If your assistant asks for advice about his investments, refrain from making specific recommendations. To provide advice, you’d have to take him on as a client.
Keep staff in line
To help your assistant stay compliant, regularly inform him of your firm’s policies and practices, and explain which tasks he can and can’t perform. As your team expands, it gets more challenging to keep track of the duties and registration levels of every assistant. Still, advisors need to know the rules and “communicate [them] when instructing assistants on day-to-day business,” says Stephanie McManus of Compliance Support Services. “When I started in the securities industry, I was an IIROC (then IDA) prosecutor, and we did find problems from time to time.” Most often, she found assistants filling out parts of KYC documents they weren’t qualified to work on.
She suggests advisors do more than verbally instruct assistants.
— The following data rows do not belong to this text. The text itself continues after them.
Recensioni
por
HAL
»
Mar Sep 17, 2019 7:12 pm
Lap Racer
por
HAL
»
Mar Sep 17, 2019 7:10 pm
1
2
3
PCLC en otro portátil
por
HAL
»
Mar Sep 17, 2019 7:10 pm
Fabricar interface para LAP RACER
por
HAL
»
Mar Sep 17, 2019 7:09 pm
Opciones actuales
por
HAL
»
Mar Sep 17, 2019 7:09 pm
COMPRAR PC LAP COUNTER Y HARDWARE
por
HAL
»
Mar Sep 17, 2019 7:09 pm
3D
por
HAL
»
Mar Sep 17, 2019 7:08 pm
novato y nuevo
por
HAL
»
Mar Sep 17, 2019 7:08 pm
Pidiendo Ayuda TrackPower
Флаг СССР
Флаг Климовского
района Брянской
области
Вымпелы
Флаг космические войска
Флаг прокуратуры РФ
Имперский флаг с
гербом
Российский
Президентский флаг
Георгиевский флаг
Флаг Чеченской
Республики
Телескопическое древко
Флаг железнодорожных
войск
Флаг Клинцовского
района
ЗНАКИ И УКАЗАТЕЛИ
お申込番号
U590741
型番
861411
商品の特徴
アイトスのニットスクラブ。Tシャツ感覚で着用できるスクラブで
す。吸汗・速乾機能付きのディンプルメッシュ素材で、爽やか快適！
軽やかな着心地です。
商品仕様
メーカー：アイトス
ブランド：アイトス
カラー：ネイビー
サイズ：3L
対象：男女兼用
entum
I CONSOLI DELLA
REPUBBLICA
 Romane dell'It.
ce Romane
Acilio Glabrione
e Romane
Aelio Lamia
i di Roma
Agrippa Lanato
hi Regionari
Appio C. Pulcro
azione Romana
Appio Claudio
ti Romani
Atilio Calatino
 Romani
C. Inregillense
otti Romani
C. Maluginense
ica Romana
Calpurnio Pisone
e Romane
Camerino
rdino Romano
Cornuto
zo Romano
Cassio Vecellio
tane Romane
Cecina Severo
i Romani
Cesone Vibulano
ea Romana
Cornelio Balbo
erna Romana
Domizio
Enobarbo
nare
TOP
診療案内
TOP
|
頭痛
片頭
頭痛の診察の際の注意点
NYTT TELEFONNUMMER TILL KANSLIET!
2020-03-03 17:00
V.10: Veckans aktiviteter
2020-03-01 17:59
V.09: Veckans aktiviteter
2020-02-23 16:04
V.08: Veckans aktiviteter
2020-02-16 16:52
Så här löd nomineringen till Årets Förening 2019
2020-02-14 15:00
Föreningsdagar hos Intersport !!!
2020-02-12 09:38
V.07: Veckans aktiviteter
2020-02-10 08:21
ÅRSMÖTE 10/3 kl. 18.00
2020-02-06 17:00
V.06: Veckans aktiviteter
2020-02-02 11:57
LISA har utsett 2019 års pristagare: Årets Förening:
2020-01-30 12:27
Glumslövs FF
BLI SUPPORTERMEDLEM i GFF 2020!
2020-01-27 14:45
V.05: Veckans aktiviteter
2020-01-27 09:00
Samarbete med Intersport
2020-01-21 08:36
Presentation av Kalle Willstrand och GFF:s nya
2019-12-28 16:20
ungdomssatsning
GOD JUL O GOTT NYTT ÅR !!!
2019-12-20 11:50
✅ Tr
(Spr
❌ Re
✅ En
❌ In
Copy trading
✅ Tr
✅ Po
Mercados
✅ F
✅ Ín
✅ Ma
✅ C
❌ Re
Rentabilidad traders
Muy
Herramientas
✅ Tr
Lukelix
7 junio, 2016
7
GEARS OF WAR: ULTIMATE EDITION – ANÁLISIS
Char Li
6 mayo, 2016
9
They should also create lists of dos and don’ts, as well as typical client requests, phone scripts and procedural documents, for staff to reference.
Say a client loses her job and calls to ask how she should deal with her work RRSP. When a client’s in distress, “an assistant may be tempted to offer advice,” says McManus. “But he should directly refer the call to the advisor since the information relates to, and must be added to, that client’s KYC documents.”
This is how assistants should handle all client life events. They can’t update anything other than someone’s basic personal information, such as an address or name. Also, if a client asks the assistant a question about her portfolio, he must decline to answer and follow the advisor’s prescribed steps.
Having procedural documents on file also comes in handy during audits, notes McManus, since they show you’re consistently complying.
If assistants make mistakes, she adds, advisors must follow firm policy, as well as “correct staff immediately. It’s also key for them to keep their compliance department in the loop because, if they’re having a problem, it’s likely other colleagues are as well.”
If that happens, compliance normally sends a firm-wide bulletin to clarify rules. They’d likely also require advisors to call affected clients and go over all KYC documents. If mistakes are found, forms must be updated or recreated.
That way, auditors and regulators will see problems are being flagged and dealt with efficiently.
Katie Keir is assistant editor of Advisor Group.